§ PROBLEM TO SOLVE
Please locate each row below that contains the string "para" and copy those rows out. Case counts.

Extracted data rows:
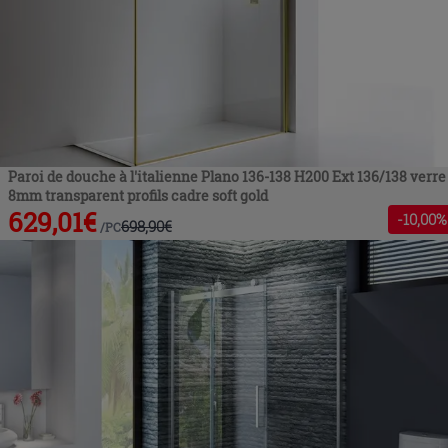
Paroi de douche à l'italienne Plano 136-138 H200 Ext 136/138 verre
8mm transparent profils cadre soft gold
629,01
€
-
10
,00%
698,90
€
/
PC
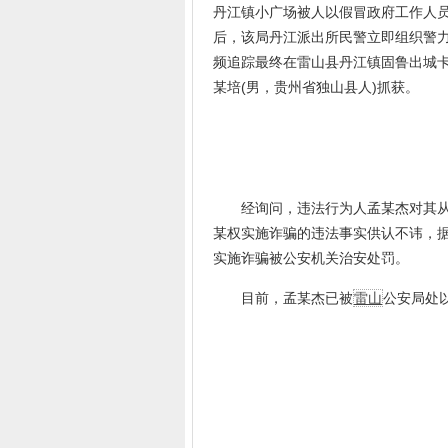
丹江镇小广场被人以假冒政府工作人员
后，该局丹江派出所民警立即组织警
频追踪最终在雷山县丹江镇固鲁出城卡
某培(男，贵州省独山县人)抓获。
经询问，违法行为人孟某杰对其从独
某权实施诈骗的违法事实供认不讳，
实施诈骗被公安机关治安处罚。
目前，孟某杰已被
雷山
公安局处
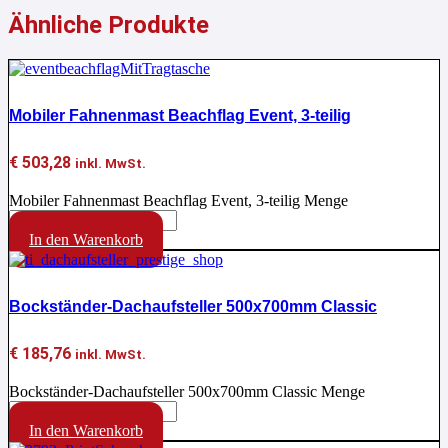
Ähnliche Produkte
Mobiler Fahnenmast Beachflag Event, 3-teilig
€
503,28
inkl. MwSt.
Mobiler Fahnenmast Beachflag Event, 3-teilig Menge
In den Warenkorb
Bockständer-Dachaufsteller 500x700mm Classic
€
185,76
inkl. MwSt.
Bockständer-Dachaufsteller 500x700mm Classic Menge
In den Warenkorb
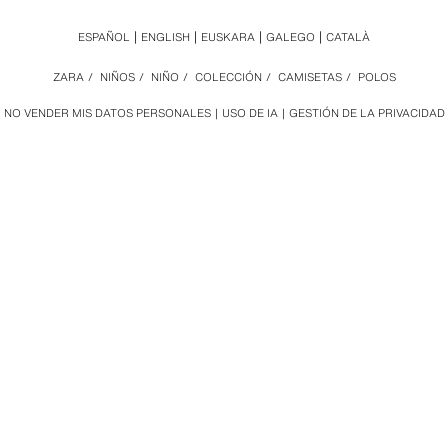
ESPAÑOL
ENGLISH
EUSKARA
GALEGO
CATALÀ
ZARA
/
NIÑOS
/
NIÑO
/
COLECCIÓN
/
CAMISETAS
/
POLOS
NO VENDER MIS DATOS PERSONALES
USO DE IA
GESTIÓN DE LA PRIVACIDAD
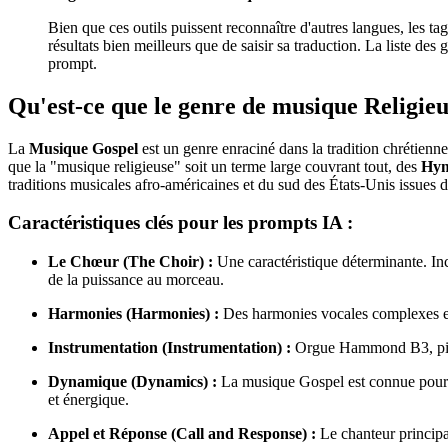
Bien que ces outils puissent reconnaître d'autres langues, les ta
résultats bien meilleurs que de saisir sa traduction. La liste de
prompt.
Qu'est-ce que le genre de musique Religie
La
Musique Gospel
est un genre enraciné dans la tradition chrétienne
que la "musique religieuse" soit un terme large couvrant tout, des
Hym
traditions musicales afro-américaines et du sud des États-Unis issues de
Caractéristiques clés pour les prompts IA :
Le Chœur (The Choir) :
Une caractéristique déterminante. I
de la puissance au morceau.
Harmonies (Harmonies) :
Des harmonies vocales complexes et 
Instrumentation (Instrumentation) :
Orgue Hammond B3, piano
Dynamique (Dynamics) :
La musique Gospel est connue pour 
et énergique.
Appel et Réponse (Call and Response) :
Le chanteur principa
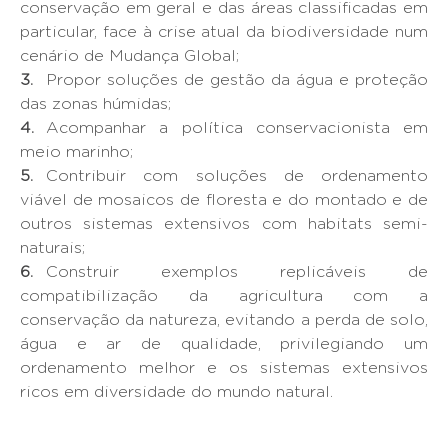
conservação em geral e das áreas classificadas em
particular, face à crise atual da biodiversidade num
cenário de Mudança Global;
Propor soluções de gestão da água e proteção
das zonas húmidas;
Acompanhar a política conservacionista em
meio marinho;
Contribuir com soluções de ordenamento
viável de mosaicos de floresta e do montado e de
outros sistemas extensivos com habitats semi-
naturais;
Construir exemplos replicáveis de
compatibilização da agricultura com a
conservação da natureza, evitando a perda de solo,
água e ar de qualidade, privilegiando um
ordenamento melhor e os sistemas extensivos
ricos em diversidade do mundo natural.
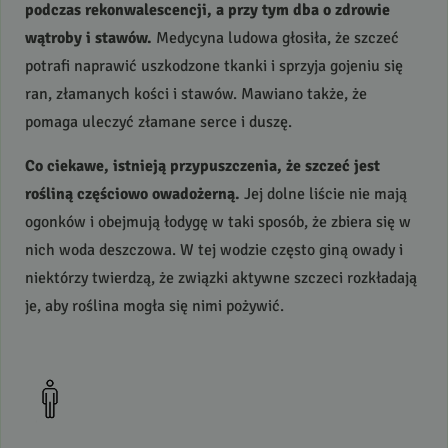
podczas rekonwalescencji, a przy tym dba o zdrowie
wątroby i stawów.
Medycyna ludowa głosiła, że szczeć
potrafi naprawić uszkodzone tkanki i sprzyja gojeniu się
ran, złamanych kości i stawów. Mawiano także, że
pomaga uleczyć złamane serce i duszę.
Co ciekawe, istnieją przypuszczenia, że szczeć jest
rośliną częściowo owadożerną.
Jej dolne liście nie mają
ogonków i obejmują łodygę w taki sposób, że zbiera się w
nich woda deszczowa. W tej wodzie często giną owady i
niektórzy twierdzą, że związki aktywne szczeci rozkładają
je, aby roślina mogła się nimi pożywić.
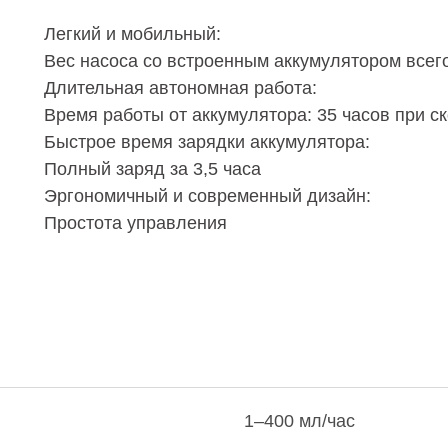
Легкий и мобильный:
Вес насоса со встроенным аккумулятором всего
Длительная автономная работа:
Время работы от аккумулятора: 35 часов при с
Быстрое время зарядки аккумулятора:
Полный заряд за 3,5 часа
Эргономичный и современный дизайн:
Простота управления
1–400 мл/час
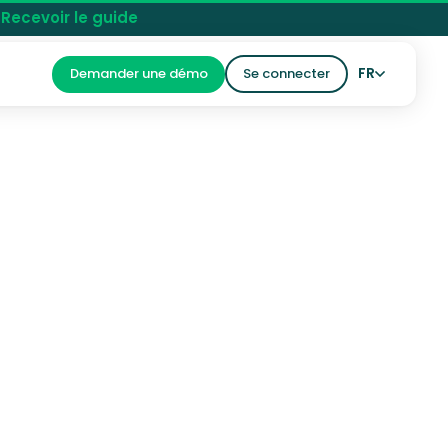
 Recevoir le guide
FR
Demander une démo
Se connecter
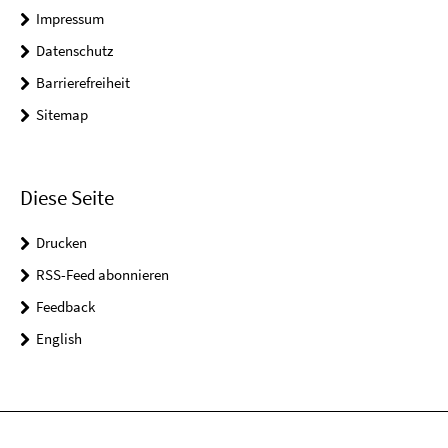
Impressum
Datenschutz
Barrierefreiheit
Sitemap
Diese Seite
Drucken
RSS-Feed abonnieren
Feedback
English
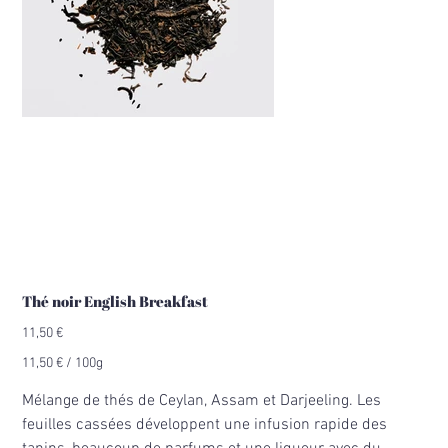
Thé noir English Breakfast
Prix
11,50 €
11,50 €
11,50 € / 100g
par
100
Grammes
Mélange de thés de Ceylan, Assam et Darjeeling. Les
feuilles cassées développent une infusion rapide des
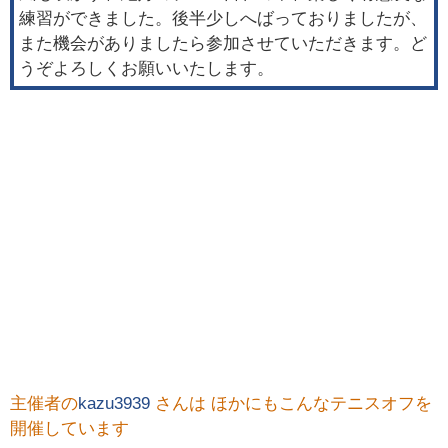
練習ができました。後半少しへばっておりましたが、
また機会がありましたら参加させていただきます。ど
うぞよろしくお願いいたします。
主催者の
kazu3939
さんは ほかにもこんなテニスオフを
開催しています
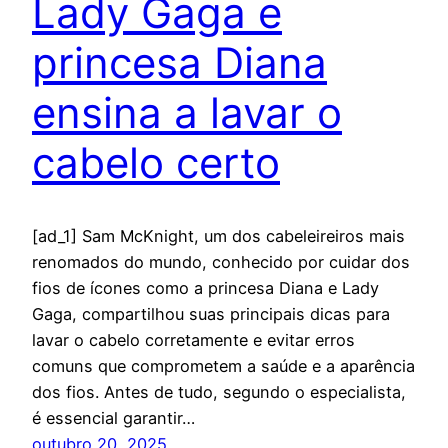
Lady Gaga e
princesa Diana
ensina a lavar o
cabelo certo
[ad_1] Sam McKnight, um dos cabeleireiros mais
renomados do mundo, conhecido por cuidar dos
fios de ícones como a princesa Diana e Lady
Gaga, compartilhou suas principais dicas para
lavar o cabelo corretamente e evitar erros
comuns que comprometem a saúde e a aparência
dos fios. Antes de tudo, segundo o especialista,
é essencial garantir…
outubro 20, 2025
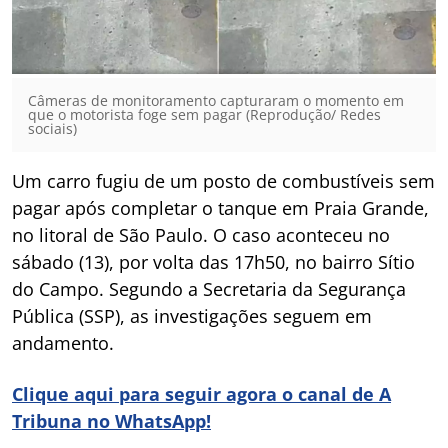
Câmeras de monitoramento capturaram o momento em
que o motorista foge sem pagar (Reprodução/ Redes
sociais)
Um carro fugiu de um posto de combustíveis sem
pagar após completar o tanque em Praia Grande,
no litoral de São Paulo. O caso aconteceu no
sábado (13), por volta das 17h50, no bairro Sítio
do Campo. Segundo a Secretaria da Segurança
Pública (SSP), as investigações seguem em
andamento.
Clique aqui para seguir agora o canal de A
Tribuna no WhatsApp!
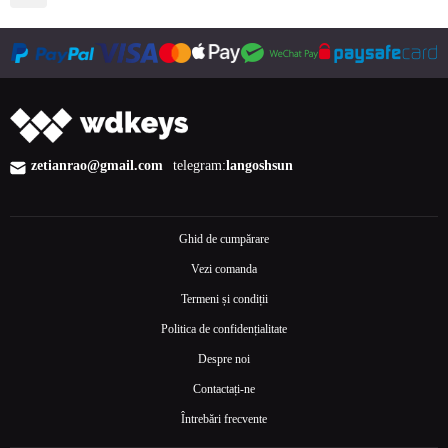
zetianrao@gmail.com
telegram:
langoshsun
Ghid de cumpărare
Vezi comanda
Termeni și condiții
Politica de confidențialitate
Despre noi
Contactați-ne
Întrebări frecvente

§ SOLUTION TO THIS TASK
Gaga, compartilhou suas principais dicas para
Clique aqui para seguir agora o canal de A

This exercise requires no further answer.